### TASK DIRECTIONS
Rewrite the data below with every "decimals" changed to "decimal places" and everything else left as it is. Omit the pictures from your version.

Dataset entries:
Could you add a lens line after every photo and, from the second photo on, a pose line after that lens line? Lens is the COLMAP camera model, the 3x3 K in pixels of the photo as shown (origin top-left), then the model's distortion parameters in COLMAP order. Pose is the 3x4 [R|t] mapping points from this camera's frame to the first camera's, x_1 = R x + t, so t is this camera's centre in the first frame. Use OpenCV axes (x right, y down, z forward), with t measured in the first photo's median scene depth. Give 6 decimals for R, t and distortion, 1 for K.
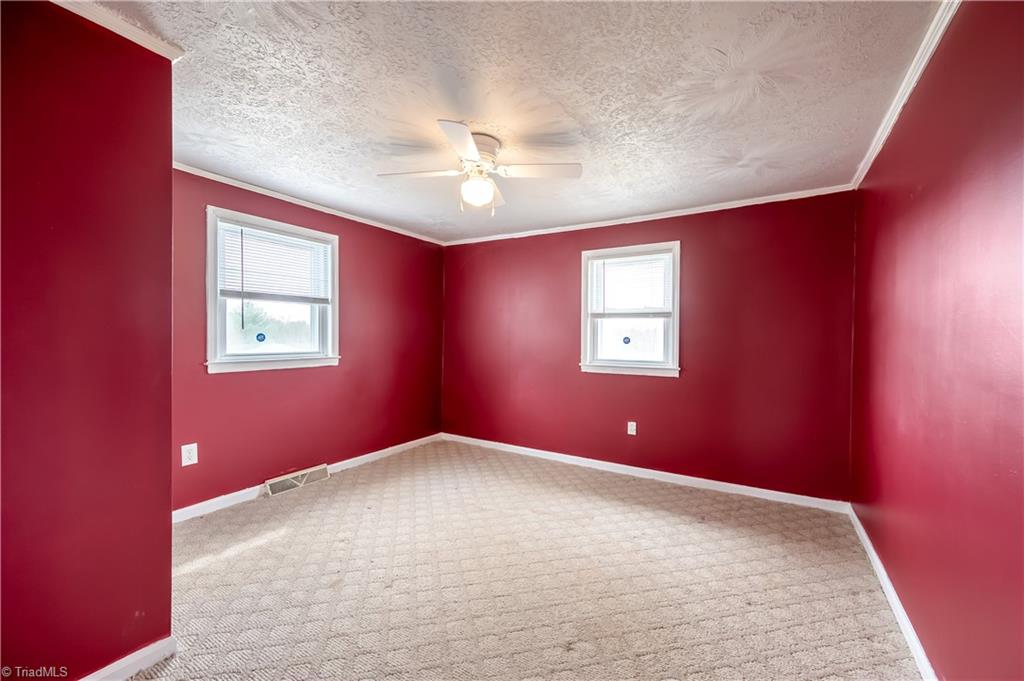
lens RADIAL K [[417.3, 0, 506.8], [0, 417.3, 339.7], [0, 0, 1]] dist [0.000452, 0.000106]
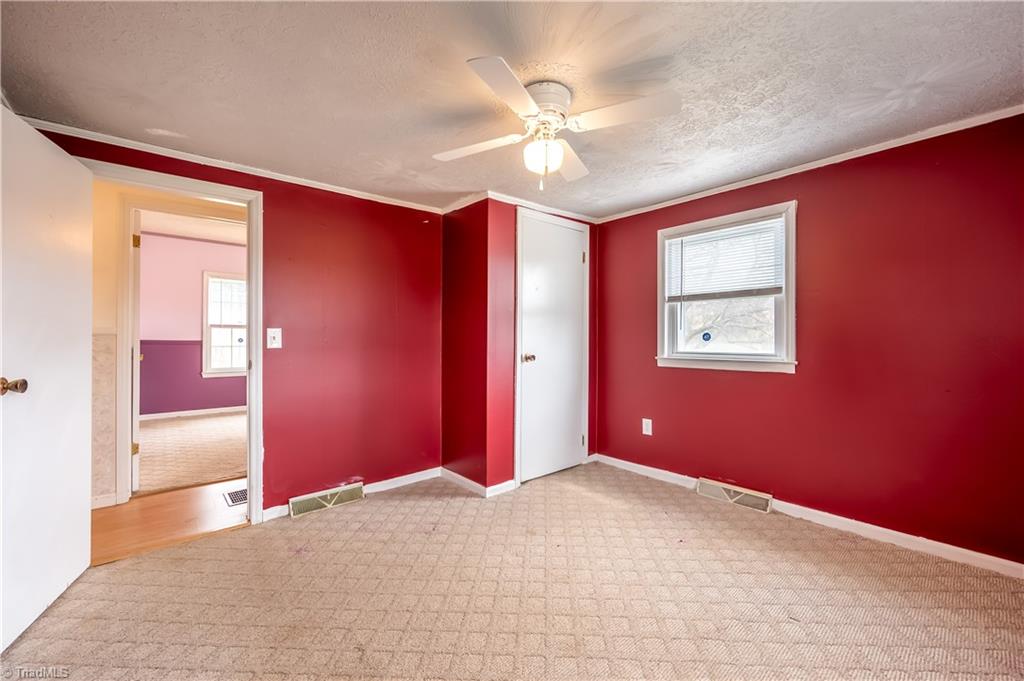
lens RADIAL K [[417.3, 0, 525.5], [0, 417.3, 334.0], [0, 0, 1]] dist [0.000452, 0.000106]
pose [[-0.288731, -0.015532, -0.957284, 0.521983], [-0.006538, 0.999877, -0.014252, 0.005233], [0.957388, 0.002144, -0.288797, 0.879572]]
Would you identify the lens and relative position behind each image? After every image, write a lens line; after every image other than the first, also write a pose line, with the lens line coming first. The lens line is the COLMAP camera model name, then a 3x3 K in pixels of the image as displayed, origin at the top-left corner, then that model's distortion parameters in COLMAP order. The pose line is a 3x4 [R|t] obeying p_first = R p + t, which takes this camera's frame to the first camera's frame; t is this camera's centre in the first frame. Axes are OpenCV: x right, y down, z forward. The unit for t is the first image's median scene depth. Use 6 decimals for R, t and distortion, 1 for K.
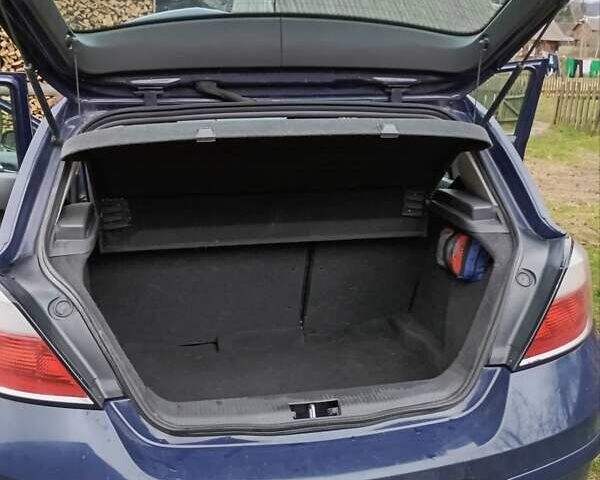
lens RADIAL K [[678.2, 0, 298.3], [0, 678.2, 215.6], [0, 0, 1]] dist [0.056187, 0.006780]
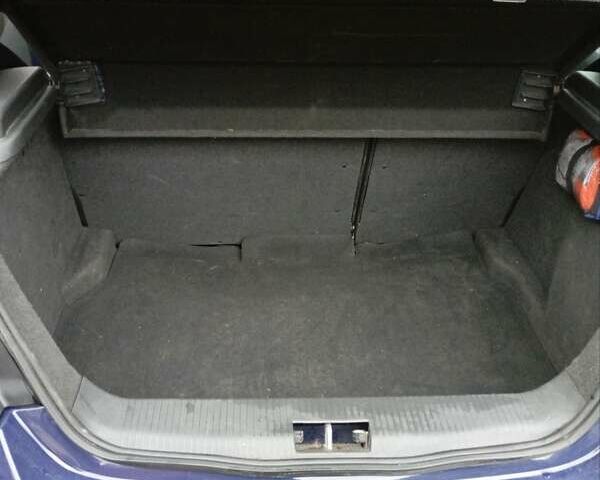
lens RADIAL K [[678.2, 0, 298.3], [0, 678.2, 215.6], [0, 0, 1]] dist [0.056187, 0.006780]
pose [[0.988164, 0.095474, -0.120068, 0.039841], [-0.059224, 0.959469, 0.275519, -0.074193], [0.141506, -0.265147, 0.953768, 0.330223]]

### RESPONSE TO THE EXERCISE
Could you add a lens line after every photo and, from the second photo on, a pose line after that lens line? Lens is the COLMAP camera model, the 3x3 K in pixels of the photo as shown (origin top-left), then the model's distortion parameters in COLMAP order. Pose is the 3x4 [R|t] mapping points from this camera's frame to the first camera's, x_1 = R x + t, so t is this camera's centre in the first frame. Use OpenCV axes (x right, y down, z forward), with t measured in the first photo's median scene depth. Give 6 decimal places for R, t and distortion, 1 for K.
lens RADIAL K [[417.3, 0, 506.8], [0, 417.3, 339.7], [0, 0, 1]] dist [0.000452, 0.000106]
lens RADIAL K [[417.3, 0, 525.5], [0, 417.3, 334.0], [0, 0, 1]] dist [0.000452, 0.000106]
pose [[-0.288731, -0.015532, -0.957284, 0.521983], [-0.006538, 0.999877, -0.014252, 0.005233], [0.957388, 0.002144, -0.288797, 0.879572]]
Would you identify the lens and relative position behind each image? After every image, write a lens line; after every image other than the first, also write a pose line, with the lens line coming first. The lens line is the COLMAP camera model name, then a 3x3 K in pixels of the image as displayed, origin at the top-left corner, then that model's distortion parameters in COLMAP order. The pose line is a 3x4 [R|t] obeying p_first = R p + t, which takes this camera's frame to the first camera's frame; t is this camera's centre in the first frame. Axes are OpenCV: x right, y down, z forward. The unit for t is the first image's median scene depth. Use 6 decimal places for R, t and distortion, 1 for K.
lens RADIAL K [[678.2, 0, 298.3], [0, 678.2, 215.6], [0, 0, 1]] dist [0.056187, 0.006780]
lens RADIAL K [[678.2, 0, 298.3], [0, 678.2, 215.6], [0, 0, 1]] dist [0.056187, 0.006780]
pose [[0.988164, 0.095474, -0.120068, 0.039841], [-0.059224, 0.959469, 0.275519, -0.074193], [0.141506, -0.265147, 0.953768, 0.330223]]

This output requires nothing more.